» **DOCUMENT EXCERPT**
A suspected arson attack on an Inishowen hotel just weeks before it was due to house asylum seekers under Direct Provision, has been branded ‘hateful and cowardly.’
The attack, in the early hours of Sunday, which left one man injured, is expected to impact on the planned resettlement of the first group of around 30 people at the Caiseal Mara Hotel in Moville,which was expected in early December. In total, around 100 asylum seekers are expected to be relocated in the hotel.
As Gardai appeal for information about the fire, a spokesperson for the Department of Justice & Equality told the Journal: “Until a full assessment of the damage has been carried out, the department won’t be able to decide on the impact of any delay which may arise from this incident. Notwithstanding this, we will continue to source accommodation, in line with our legal and humanitarian commitments, for those seeking international protection in Ireland.”
He added: “A full investigation is underway to determine the cause of the events that took place there and the level of any damage caused. Following that review, matters will be re-assessed as necessary.
“ We remain committed to working with the local community to ensure that the best possible support is provided to those seeking international protection.”
Fáilte Inishowen and Inishowen Together, meanwhile, have described how the local community awoke on Sunday to the “dark, alarming news.”

[Measuring device readout data]
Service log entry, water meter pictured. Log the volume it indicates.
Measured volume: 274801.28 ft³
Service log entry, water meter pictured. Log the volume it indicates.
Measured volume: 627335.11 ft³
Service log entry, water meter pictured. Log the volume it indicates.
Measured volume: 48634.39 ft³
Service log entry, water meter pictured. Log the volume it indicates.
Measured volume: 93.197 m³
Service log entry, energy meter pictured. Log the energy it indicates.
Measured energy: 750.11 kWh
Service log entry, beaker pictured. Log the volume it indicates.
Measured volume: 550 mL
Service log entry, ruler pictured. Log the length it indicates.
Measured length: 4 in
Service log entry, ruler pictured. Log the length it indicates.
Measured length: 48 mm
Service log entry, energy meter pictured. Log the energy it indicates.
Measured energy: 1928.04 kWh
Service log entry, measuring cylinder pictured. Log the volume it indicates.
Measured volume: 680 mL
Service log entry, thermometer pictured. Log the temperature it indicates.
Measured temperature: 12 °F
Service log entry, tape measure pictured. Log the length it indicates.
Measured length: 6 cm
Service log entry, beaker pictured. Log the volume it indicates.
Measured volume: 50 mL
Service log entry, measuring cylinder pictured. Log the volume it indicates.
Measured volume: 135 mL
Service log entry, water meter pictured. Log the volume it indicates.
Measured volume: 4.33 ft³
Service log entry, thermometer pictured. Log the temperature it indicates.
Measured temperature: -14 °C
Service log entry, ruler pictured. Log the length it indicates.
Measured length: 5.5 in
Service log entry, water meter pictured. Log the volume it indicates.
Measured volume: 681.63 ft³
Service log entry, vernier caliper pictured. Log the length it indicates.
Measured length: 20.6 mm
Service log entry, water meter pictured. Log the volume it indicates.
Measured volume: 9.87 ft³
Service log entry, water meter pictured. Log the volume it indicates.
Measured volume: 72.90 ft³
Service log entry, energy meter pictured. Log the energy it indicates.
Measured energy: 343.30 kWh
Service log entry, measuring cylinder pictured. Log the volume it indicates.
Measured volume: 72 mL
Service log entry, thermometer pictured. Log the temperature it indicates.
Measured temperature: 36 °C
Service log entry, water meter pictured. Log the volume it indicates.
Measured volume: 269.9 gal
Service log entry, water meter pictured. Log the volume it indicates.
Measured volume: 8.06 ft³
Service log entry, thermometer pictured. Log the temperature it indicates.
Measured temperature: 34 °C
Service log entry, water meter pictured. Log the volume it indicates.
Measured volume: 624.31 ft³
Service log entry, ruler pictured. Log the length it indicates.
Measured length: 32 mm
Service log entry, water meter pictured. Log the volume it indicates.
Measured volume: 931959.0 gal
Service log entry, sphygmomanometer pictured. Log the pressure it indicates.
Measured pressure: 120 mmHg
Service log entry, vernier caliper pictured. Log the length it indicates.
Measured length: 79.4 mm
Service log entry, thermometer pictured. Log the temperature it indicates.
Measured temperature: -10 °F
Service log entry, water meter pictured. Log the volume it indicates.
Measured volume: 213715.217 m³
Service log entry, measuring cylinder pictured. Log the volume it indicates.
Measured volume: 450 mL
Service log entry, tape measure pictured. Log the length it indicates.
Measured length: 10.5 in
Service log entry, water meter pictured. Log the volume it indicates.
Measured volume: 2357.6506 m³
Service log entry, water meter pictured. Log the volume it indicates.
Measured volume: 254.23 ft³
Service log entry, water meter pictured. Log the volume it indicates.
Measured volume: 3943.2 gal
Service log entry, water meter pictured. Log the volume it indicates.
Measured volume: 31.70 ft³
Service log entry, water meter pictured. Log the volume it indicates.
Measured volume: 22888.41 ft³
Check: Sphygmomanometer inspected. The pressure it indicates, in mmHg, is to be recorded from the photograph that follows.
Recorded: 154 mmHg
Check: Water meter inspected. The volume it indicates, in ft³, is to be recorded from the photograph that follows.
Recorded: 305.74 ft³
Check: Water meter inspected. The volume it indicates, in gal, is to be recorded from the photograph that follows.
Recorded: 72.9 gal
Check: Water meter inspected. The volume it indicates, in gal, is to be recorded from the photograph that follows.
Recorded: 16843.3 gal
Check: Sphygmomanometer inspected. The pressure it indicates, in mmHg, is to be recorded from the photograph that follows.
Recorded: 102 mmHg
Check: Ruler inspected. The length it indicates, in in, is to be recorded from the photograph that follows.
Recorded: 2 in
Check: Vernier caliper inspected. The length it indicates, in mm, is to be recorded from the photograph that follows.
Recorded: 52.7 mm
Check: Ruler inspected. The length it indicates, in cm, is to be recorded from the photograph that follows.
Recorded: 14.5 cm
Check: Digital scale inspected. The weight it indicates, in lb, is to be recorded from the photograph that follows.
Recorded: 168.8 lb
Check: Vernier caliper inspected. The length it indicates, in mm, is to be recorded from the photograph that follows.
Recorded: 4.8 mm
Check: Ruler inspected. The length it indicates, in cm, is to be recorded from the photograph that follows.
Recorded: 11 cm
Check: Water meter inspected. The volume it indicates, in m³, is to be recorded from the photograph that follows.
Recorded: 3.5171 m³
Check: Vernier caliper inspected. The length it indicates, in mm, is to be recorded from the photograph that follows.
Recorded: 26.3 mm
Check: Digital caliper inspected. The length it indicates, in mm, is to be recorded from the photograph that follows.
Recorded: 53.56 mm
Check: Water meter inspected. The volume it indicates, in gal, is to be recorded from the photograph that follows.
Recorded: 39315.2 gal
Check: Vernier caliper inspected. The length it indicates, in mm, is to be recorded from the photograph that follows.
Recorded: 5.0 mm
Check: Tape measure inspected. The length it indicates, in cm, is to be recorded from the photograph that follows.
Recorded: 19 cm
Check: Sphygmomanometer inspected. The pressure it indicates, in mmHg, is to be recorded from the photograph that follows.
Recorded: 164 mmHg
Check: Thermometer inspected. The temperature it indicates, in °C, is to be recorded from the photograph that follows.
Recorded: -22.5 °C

» **ABOUT THIS EXERCISE**
Answer these from the article on the Inishowen hotel fire:
(a) What is the name of the hotel, and in which town is it located?
(b) To which outlet did the Department of Justice & Equality spokesperson give a statement?
(c) Which two groups described the news the local community woke to on Sunday as "dark, alarming news"?

» **TASK RESPONSE**
(a) The Caiseal Mara Hotel, in Moville.
(b) The Journal.
(c) Fáilte Inishowen and Inishowen Together.